A monolith with about 1.5 million lines of code split across ~400 Maven modules poses challenges that you won't learn to solve from coding up a to-do-list-app in the freshest fad. Fast(ish) reliable builds, dependency management, shared code ownership, code quality, tool independence - all of these and more are much harder to achieve when you're not just a handful of devs hacking together a web app in twelve months.
(I know, I know, "Why don't you just build microservices?" Has anyone even tried that with a Swing app? No? Hmm, I wonder why...)
More than anything else I learned to be conservative when it comes to libraries, frameworks, tools, patterns, everything really. Even a little cynical maybe - seeing so many of them fall to pieces when used on a large code base made me wonder whether they were even meant to be used for real-world projects. I consider this experience an extremely valuable one to have made.

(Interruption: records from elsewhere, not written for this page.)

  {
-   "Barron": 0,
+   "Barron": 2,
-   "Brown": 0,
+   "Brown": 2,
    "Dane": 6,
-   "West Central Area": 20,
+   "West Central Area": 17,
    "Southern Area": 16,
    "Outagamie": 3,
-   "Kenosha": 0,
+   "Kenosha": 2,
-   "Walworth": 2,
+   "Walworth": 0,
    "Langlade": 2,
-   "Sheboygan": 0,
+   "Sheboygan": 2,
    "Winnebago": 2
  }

And then there were the people and, by extension, the company, which were plain awesome! No longer working with them everyday was the hardest part of saying goodbye to Disy.

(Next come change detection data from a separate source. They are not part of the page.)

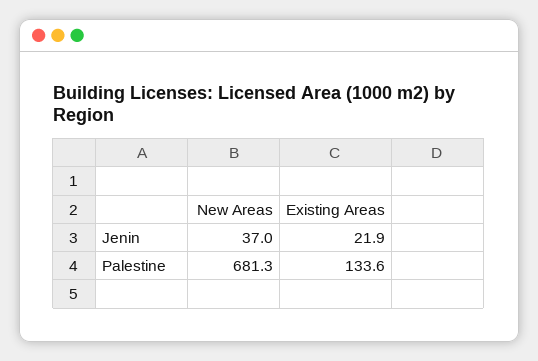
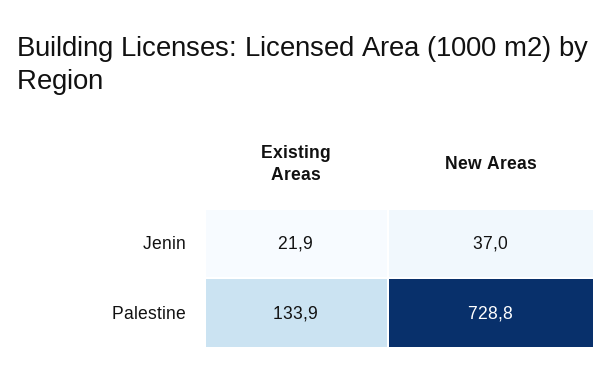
  {
    "New Areas": {
      "Jenin": 37,
-     "Palestine": 681.3
+     "Palestine": 728.8
    },
    "Existing Areas": {
      "Jenin": 21.9,
-     "Palestine": 133.6
+     "Palestine": 133.9
    }
  }

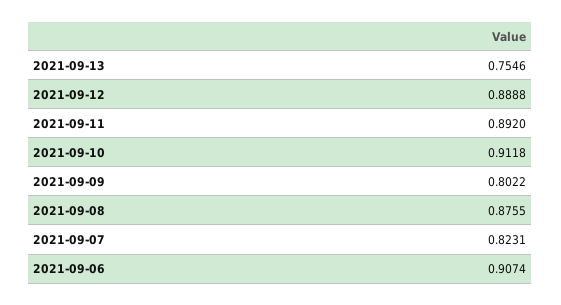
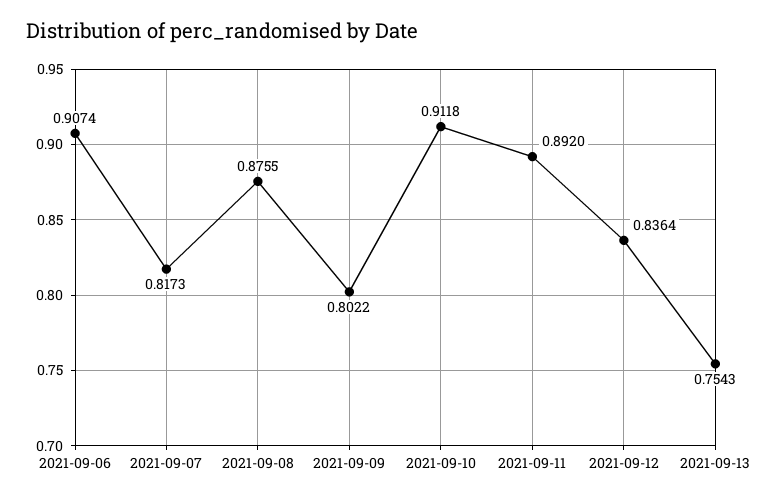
  {
-   "2021-09-13": 0.7546,
+   "2021-09-13": 0.7543,
-   "2021-09-12": 0.8888,
+   "2021-09-12": 0.8364,
    "2021-09-11": 0.892,
    "2021-09-10": 0.9118,
    "2021-09-09": 0.8022,
    "2021-09-08": 0.8755,
-   "2021-09-07": 0.8231,
+   "2021-09-07": 0.8173,
    "2021-09-06": 0.9074
  }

Guys and gals, I will miss you!
▚Hello SitePoint
SitePoint is building a Java channel and asked me to become its editor. Oh, the pride! And it's right up my alley, too! I've built three blogs (this one, Do-Foss, and Disy's TechBlog) and feel right at home in the Java community, This offer gave me an opportunity to build on this and make it a more integral part of my life.
So since Monday I've been doing my new thing: finding authors, curating content, and generally scheming to make the channel a great success.
"So where is it?" you might ask and my answer would be "Not quite there yet." I will tentatively point you towards the Java tag but with two caveats:
- We're still building valuable content.
- Don't bookmark anything yet, another URL might supersede this one.
If you don't want to miss the big unveiling, follow me.
▚What Else?
So what are the other projects I was talking about?
▚Java Module System in Action
Yes, it's still on... I woefully neglected working on it but with more free time now, I made it my top priority after SitePoint.
▚CodeFX
I will of course continue to write here. I can't wait to bore you with more details about JUnit 5, Java 9/Project Jigsaw, or Clean Comments. Heck, I might even write about something else one day.
That's actually one thing I planned. My list of ideas contains a lot of topics that are not immediately technical but address development as a whole. I've always been interested in the cultural and social aspects of creating software and can't wait to share my thoughts. On Disy's blog I already started to write about how we/they do code reviews - a series, which I will soon cross-post here.
▚Bla, Bla, Bla
Yes, I do talks:
(If you know me, you're now thinking "Of course you are... roll-eyes".)
▚For Hire
Turns out that knowledge about Java 9 and JUnit 5 interests other people as well (who would've thought?). If you or your company are of such a curious persuasion and would like to get some help on planning migrations or training you and your fellow developers, you can hire me for that - just drop me a mail.
▚Err, coding?
Ah, yes. Looks like I'm no longer a coder who writes - technically I'm now a writer/editor who ... codes? Do I? Well, it's a passion, so I'm sure it'll push its way through. In fact, just yesterday I started to work on a new side project, which uses - take a deep breath - JavaScript. Shocker!
But I have to make sure that I have time left to code. Otherwise I'll just end up an author writing about things he has no clue about. And I hate those!